Jammi’s evolution happened one decision at a time. Six months after the New York Times profile came out, Jammi updated her personal website to take credit for her work with Sleeping Giants and invite speaking and media opportunities, which she took at whim. Learning to celebrate her own success led Jammi down a rabbit hole of bigger, better opportunities—and even more re-invention. She rewrote her bio, finally claiming the title of “co-founder” on her own, and weeded out every trace of imposter syndrome that had once lived in the sub-text. “I did not realize all the stuff that I had done until this December, when I went back and looked at everything and was like: Oh, that was me. I got Robert Mercer kicked out. I came up with the strategy. I had in my brain assigned it to the collective, and I had just said, oh, that happened as if I was not the common denominator for all of these accomplishments.

In the process of claiming her own seat at the table, Jammi was also able to find her people—and keep them close. “The power is not only for me,” she declared, “but really the ability to hold the door open for someone else.”

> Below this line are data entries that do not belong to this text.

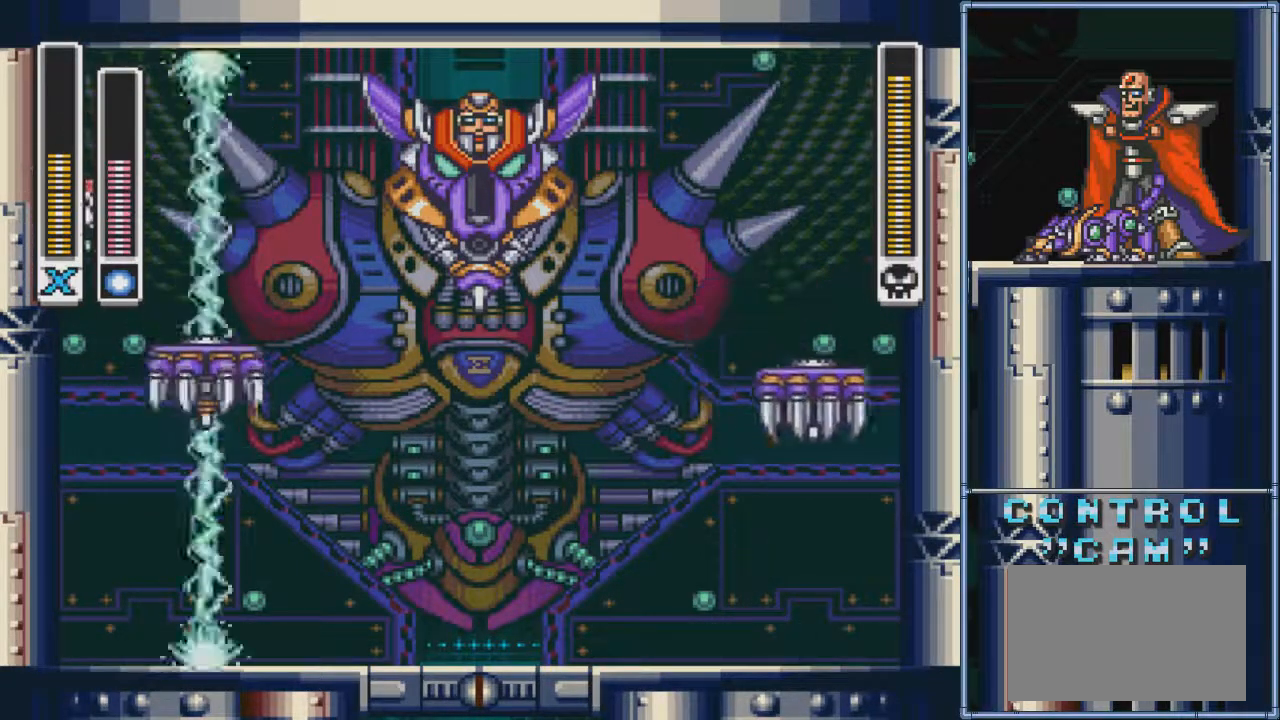
{"buttons": ["SQUARE", "DPAD_RIGHT"], "events": [[167, "DPAD_LEFT", "up"], [200, "DPAD_RIGHT", "down"], [401, "SQUARE", "down"]]}
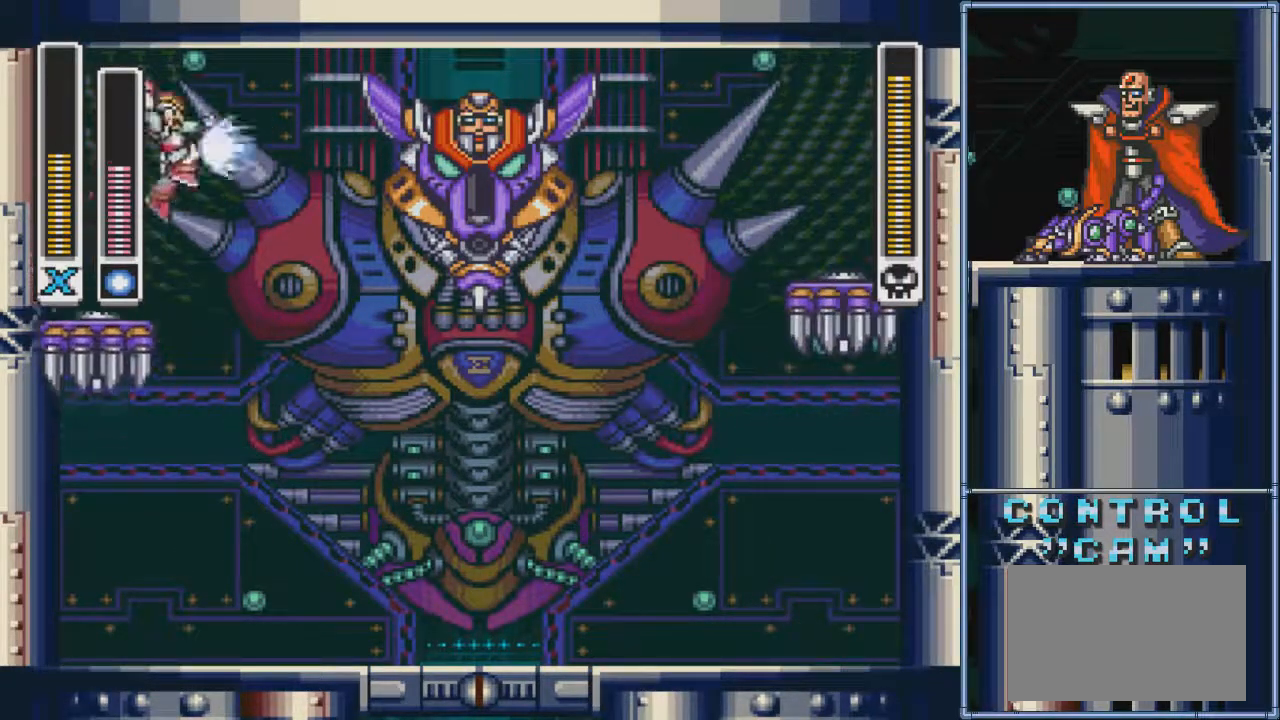
{"buttons": ["DPAD_LEFT"], "events": [[67, "DPAD_LEFT", "down"], [67, "DPAD_RIGHT", "up"], [133, "SQUARE", "up"]]}
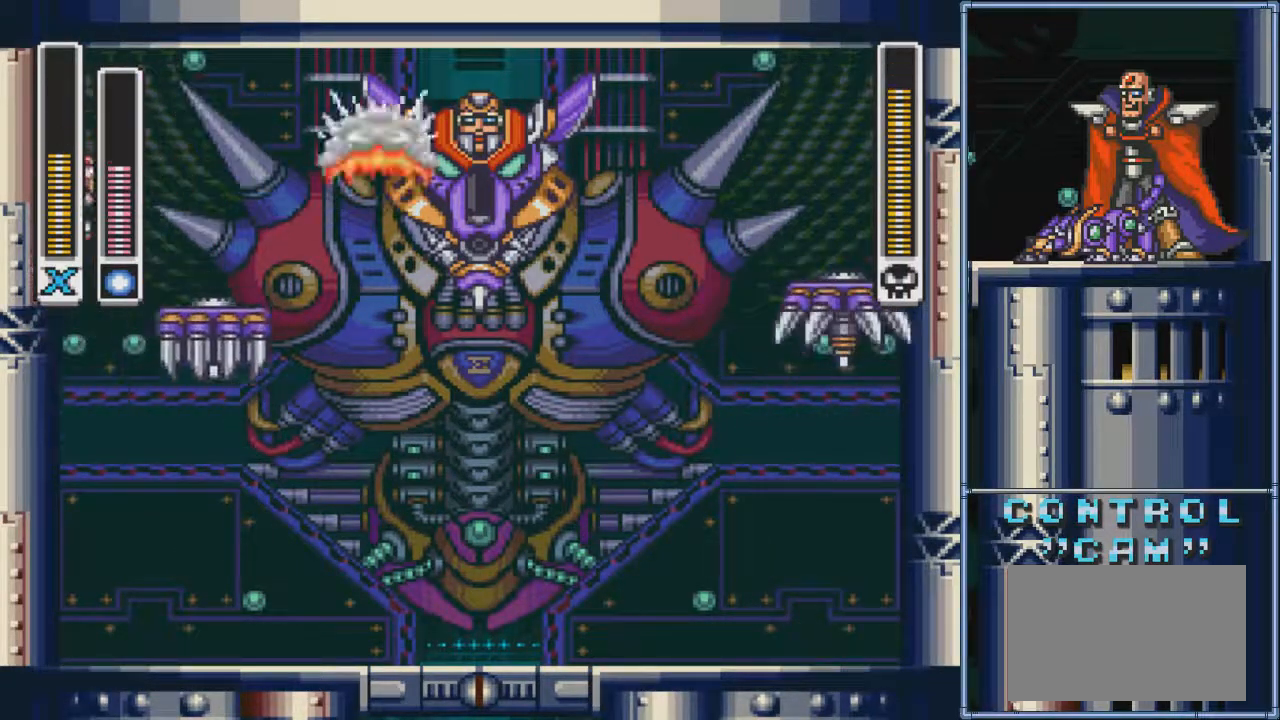
{"buttons": ["DPAD_LEFT"], "events": []}
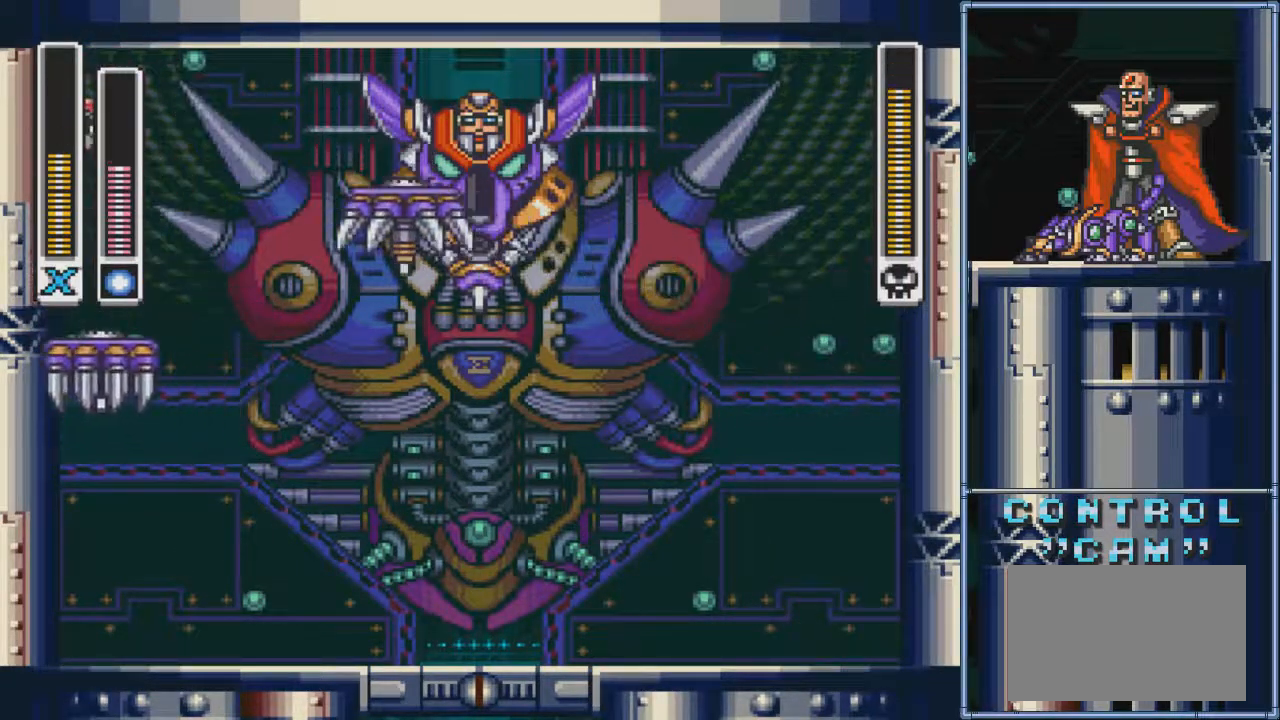
{"buttons": ["DPAD_LEFT"], "events": []}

Jammi takes the responsibility of modeling a new way of work—and a new face for ad tech—very seriously. “I’ve seen the impact that my work has on the world and on the companies that enable them,” she said. “I feel I have no choice but to continue doing that work—because people are rooting for me. What I did is causing [people] to re-evaluate their own personal situations and has given them courage to speak out. They’re actively recalibrating their personal decisions as a result of what I’ve done.”

Buoyed by her newfound sense of herself as a trailblazer and a leader, Jammi is ready to march defiantly forward.  “I have a vision of a better future in my head,” she confessed. “I don’t have a roadmap, but I have a vision. I know that Claire and I are on the right path and we have the right instincts and that we now have people in place who are going to enable us and support us as we figure it out together. That’s not something I can just walk away from.”